Despite the statistics from the Washington case, the AAO notes that conjunctivitis is a rare phenomenon among COVID-19 patients. It is believed to affect only 1% to 3% of infected people.
Pink Eye Secretions Can Transmit Coronavirus
Since the pink eye itself is highly contagious, it might then be able to spread coronavirus with eye secretions. The secretions in the eye with conjunctivitis contain the virus which can infect anyone who had contact with it and touches their eyes or other mucous membranes of their bodies.
This makes proper hygiene and handwashing more crucial in stopping the spread of the virus. Other than that, sharing things like towels, washcloths, contact lens equipment, eye makeup, and eye medicine with a person infected with pink eye can also spread the virus.

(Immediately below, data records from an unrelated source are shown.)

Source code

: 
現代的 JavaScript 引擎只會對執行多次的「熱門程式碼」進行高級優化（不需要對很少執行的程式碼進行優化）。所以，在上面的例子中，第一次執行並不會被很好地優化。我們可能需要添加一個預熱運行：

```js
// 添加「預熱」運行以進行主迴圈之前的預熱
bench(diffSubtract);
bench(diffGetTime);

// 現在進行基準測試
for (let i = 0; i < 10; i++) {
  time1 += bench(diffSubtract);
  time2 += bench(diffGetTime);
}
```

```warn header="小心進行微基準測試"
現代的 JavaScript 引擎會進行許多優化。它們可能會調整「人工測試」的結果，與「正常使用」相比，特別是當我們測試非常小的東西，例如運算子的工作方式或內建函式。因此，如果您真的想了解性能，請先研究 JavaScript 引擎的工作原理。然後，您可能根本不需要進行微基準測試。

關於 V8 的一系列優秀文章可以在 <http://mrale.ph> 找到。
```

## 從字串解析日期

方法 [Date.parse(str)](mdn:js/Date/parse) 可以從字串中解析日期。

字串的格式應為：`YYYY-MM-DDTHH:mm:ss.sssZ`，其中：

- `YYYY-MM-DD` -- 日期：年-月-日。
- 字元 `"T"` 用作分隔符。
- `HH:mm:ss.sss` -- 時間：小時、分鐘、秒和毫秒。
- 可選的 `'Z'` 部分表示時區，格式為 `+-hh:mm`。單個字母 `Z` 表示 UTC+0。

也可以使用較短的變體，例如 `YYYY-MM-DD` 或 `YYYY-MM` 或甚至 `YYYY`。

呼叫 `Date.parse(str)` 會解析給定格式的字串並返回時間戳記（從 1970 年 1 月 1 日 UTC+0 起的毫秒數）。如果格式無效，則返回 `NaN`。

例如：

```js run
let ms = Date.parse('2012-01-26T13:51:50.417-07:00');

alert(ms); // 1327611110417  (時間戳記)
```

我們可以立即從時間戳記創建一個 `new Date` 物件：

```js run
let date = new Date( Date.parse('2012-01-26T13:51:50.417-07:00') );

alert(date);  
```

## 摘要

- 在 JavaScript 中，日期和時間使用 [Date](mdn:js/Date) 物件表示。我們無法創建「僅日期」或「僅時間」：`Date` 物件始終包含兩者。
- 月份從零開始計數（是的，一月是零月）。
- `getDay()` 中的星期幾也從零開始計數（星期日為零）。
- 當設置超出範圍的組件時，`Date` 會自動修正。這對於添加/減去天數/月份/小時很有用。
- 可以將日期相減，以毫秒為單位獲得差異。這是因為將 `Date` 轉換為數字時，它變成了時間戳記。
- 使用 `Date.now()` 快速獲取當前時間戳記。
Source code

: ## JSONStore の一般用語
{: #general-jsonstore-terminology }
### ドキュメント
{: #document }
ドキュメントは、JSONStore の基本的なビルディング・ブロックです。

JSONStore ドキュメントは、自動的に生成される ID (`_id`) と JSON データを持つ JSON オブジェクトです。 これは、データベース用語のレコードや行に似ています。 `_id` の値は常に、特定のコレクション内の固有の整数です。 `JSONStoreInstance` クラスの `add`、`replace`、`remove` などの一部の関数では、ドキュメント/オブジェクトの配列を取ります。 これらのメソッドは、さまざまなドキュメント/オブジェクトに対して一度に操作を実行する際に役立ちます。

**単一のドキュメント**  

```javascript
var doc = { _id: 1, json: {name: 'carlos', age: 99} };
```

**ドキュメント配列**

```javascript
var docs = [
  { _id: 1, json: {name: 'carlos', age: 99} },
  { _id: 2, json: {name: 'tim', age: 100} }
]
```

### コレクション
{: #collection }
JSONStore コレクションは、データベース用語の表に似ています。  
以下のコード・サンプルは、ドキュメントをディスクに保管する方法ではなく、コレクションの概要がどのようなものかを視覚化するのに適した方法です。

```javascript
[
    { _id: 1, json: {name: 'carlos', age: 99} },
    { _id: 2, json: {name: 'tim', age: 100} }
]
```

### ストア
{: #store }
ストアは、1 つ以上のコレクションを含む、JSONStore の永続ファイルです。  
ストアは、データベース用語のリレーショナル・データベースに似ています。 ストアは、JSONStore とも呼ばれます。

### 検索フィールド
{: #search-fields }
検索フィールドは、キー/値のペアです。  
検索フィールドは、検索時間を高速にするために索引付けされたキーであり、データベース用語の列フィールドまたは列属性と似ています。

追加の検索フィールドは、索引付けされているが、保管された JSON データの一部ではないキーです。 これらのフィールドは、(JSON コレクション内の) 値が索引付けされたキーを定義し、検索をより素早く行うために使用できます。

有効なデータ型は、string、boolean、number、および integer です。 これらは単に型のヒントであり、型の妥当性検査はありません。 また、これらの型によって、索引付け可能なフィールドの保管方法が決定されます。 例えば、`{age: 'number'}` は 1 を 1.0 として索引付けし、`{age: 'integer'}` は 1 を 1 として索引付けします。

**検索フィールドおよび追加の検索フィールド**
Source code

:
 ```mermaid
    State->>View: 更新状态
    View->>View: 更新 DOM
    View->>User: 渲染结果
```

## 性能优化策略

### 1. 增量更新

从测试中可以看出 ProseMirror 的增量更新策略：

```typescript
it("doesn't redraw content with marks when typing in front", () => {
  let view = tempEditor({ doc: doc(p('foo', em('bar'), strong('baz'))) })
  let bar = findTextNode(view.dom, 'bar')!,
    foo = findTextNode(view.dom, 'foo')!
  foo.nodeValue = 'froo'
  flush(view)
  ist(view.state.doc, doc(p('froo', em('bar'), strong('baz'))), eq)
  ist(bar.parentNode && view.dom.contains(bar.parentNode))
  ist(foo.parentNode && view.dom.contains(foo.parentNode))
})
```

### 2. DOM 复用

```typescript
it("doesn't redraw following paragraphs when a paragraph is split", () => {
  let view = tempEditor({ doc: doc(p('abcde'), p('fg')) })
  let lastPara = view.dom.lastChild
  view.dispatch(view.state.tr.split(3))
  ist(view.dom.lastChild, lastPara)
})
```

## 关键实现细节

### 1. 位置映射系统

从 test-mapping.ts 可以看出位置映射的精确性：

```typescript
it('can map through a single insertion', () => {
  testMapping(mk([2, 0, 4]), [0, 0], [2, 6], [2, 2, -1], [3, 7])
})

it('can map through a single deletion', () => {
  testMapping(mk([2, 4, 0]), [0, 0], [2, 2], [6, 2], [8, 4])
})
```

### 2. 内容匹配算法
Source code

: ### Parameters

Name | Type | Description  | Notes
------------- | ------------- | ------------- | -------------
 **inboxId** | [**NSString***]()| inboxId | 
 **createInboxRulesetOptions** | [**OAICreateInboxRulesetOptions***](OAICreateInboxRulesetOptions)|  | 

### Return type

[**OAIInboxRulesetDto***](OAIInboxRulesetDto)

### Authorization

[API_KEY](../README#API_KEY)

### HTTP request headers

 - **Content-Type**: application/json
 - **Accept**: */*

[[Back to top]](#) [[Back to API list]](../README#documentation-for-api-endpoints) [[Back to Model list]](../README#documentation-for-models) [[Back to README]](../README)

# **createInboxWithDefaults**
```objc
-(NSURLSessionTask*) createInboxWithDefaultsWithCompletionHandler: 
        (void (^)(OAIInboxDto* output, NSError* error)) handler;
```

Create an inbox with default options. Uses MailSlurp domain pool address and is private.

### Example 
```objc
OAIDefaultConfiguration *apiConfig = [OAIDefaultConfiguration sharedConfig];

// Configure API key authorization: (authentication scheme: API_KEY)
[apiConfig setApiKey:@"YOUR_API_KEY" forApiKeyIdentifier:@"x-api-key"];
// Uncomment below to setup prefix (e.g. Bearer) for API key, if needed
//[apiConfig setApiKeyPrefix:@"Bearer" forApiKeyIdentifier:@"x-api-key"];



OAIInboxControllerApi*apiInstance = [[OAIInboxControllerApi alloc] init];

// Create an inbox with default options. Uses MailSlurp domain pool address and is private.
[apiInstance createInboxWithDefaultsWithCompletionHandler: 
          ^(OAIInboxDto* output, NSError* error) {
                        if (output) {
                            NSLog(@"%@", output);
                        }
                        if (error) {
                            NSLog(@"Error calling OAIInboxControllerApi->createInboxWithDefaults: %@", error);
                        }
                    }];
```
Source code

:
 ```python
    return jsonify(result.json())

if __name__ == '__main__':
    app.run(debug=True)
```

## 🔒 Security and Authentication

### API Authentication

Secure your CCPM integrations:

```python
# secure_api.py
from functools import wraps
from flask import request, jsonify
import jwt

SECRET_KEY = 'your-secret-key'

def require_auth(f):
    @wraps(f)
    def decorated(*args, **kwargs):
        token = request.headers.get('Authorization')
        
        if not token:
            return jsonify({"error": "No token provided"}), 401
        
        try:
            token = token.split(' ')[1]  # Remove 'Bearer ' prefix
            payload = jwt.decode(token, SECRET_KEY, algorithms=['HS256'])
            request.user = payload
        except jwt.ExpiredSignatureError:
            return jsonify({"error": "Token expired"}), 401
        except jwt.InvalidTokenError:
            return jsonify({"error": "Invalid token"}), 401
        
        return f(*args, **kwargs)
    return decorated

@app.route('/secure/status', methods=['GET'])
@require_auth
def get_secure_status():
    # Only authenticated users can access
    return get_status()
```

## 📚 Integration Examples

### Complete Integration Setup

When Does Conjunctivitis Become a Symptom of Covid-19?
Conjunctivitis could be considered associated with coronavirus if you are experiencing other symptoms like:
- Shortness of breath
If you suspect you have pink eye, contact your doctor immediately. Try to avoid emergency rooms as much as you can because of possible exposure to COVID-19 patients. It is best to coordinate with medical professionals before going to hospitals. In this way, they could help treat you without having to come in contact with suspected patients in the hospital.